Have you ever seen the movie Velvet Goldmine? There’s a scene where Arthur is watching TV with his parents, and his character’s idol, Brian Slade, is giving a press conference. Brian answers some reporter’s question about his sexuality rather boldly and confirms that he has sex with men, and Arthur has a brief fantasy of pointing at the TV and turning to his mom and dad and saying, “That’s me! That’s me! Look!” as a way of coming out to them.
That’s what watching season six of Buffy felt like for me. There are things one can easily criticize about that season of the series, but the depiction of suicidal depression felt real and accurate to me (and I finally, finally understood and could admit that I was dealing with depression..hey, all it took was almost dying). Being able to do something I normally did – watch Buffy with my best friend on her couch – and turn to her and say, “That. That is what it feels like”, helped me start and get through a lot of incredibly difficult and embarrassing – but necessary – conversations.
Seeing that part of my life, and my brain, articulated by someone else…it was helpful in a lot of ways. It was like hearing, “I’m glad you’re here”, every week from one of my favorite groups of people. It told me that I wasn’t alone. That someone else understood and – somehow – they’d lived through it. It told me that what I was dealing with was *survivable*.
Look, I’ve never met anyone involved with the production of Buffy. And I realize that it was a TV show that aired in millions of households every week. I know it was made for mass appeal and was intended to be well-liked by the majority of US and international viewers.
And I don’t care. They didn’t realize it, but they were making that show for me.
She was for me.
She gave me something to care about when I didn’t care about anything. She gave me *friends*. In *high school* of all places. She woke me up and she let me know I wasn’t alone. She let me know I could stay alive, somehow.
I do not believe he will ever see this, but wherever he is, whatever he’s doing: Joss Whedon?
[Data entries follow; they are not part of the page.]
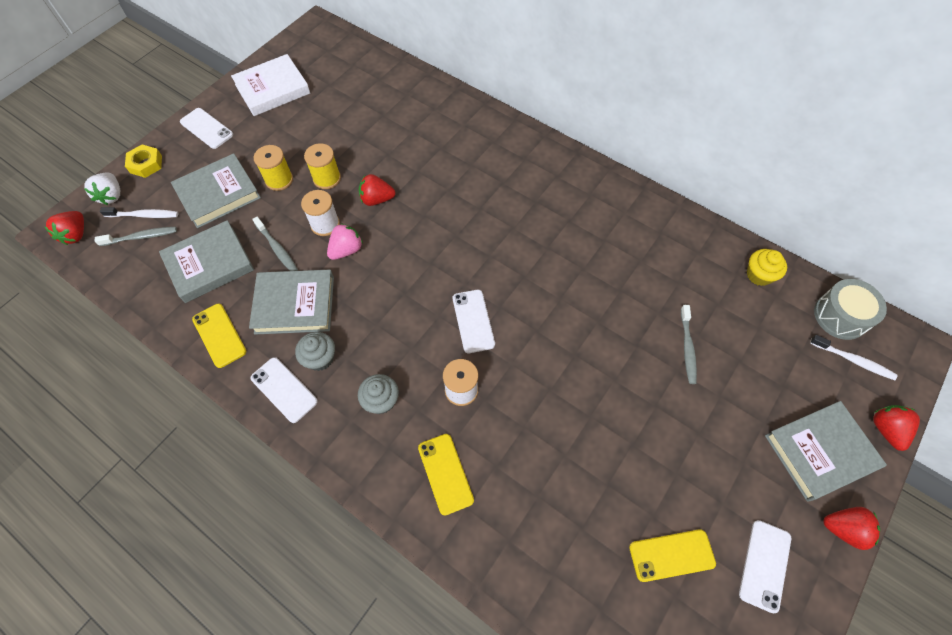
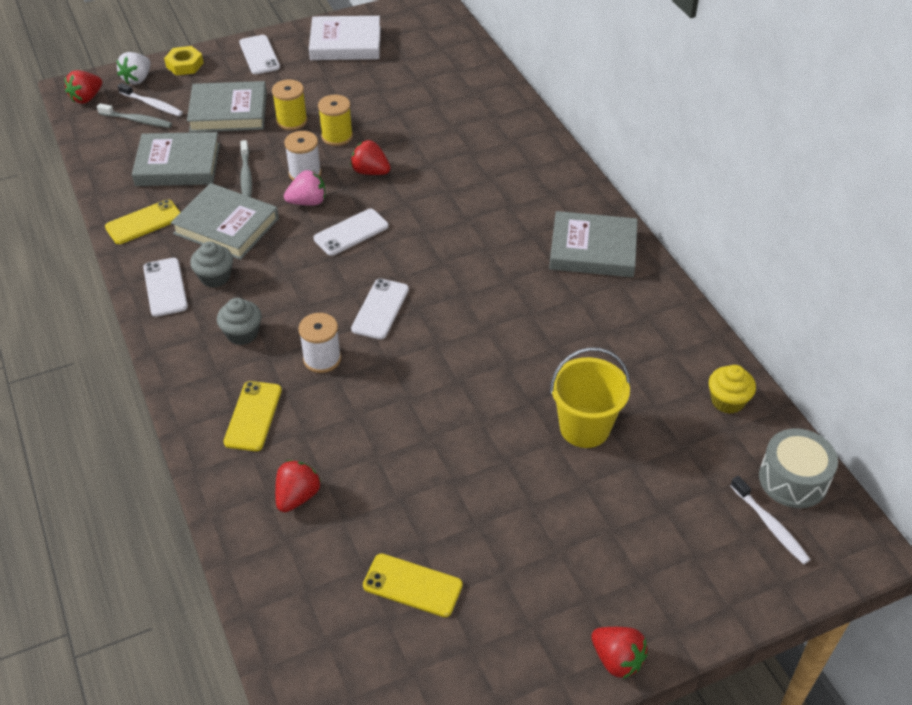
camera: 30 degrees right, 15 degrees down
yellow phone [192,304,246,368] -> yellow phone turned 60 degrees clockwise [105,199,180,244]
grey toothbrush [681,305,697,384] -> yellow bucket [550,347,630,448]
white phone [739,520,791,613] -> white phone moved to [314,209,389,256]
grey book [765,401,887,502] -> grey book moved to [549,211,638,277]
red strawberry [873,405,920,451] -> red strawberry moved to [275,460,321,512]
Thank you. *Thank you.*
This isn’t a happy ending, because there isn’t an end. And I’m not saying that I watched a TV show and magically was “saved” from depression — a long-playing orchestra of doctors and medications persisted in my life for about five years after my suicide attempt. One of my jobs for the rest of my life is to make sure I have a list of people I can call day or night if I’m in trouble, and to actually call them if I feel like I need help. It’s my job to keep myself alive and healthy and not hurting myself.
But there is a difference between keeping yourself alive and *wanting* to be alive, and Buffy gave me the latter, in spades, at a time when not much else did. I know it’s easy to dismiss the things people love as dumb, especially if it isn’t a thing you love too. Whatever. Fuck that. Saving my own life was pretty much equal parts attending my therapy appointments, taking my pills, and getting my ass out of bed in the first place. Without that last third, what’s the point of the other two?
If it gets you out of bed, and it’s not hurting anyone, go for it. I love you for it. And I’m glad you’re still here.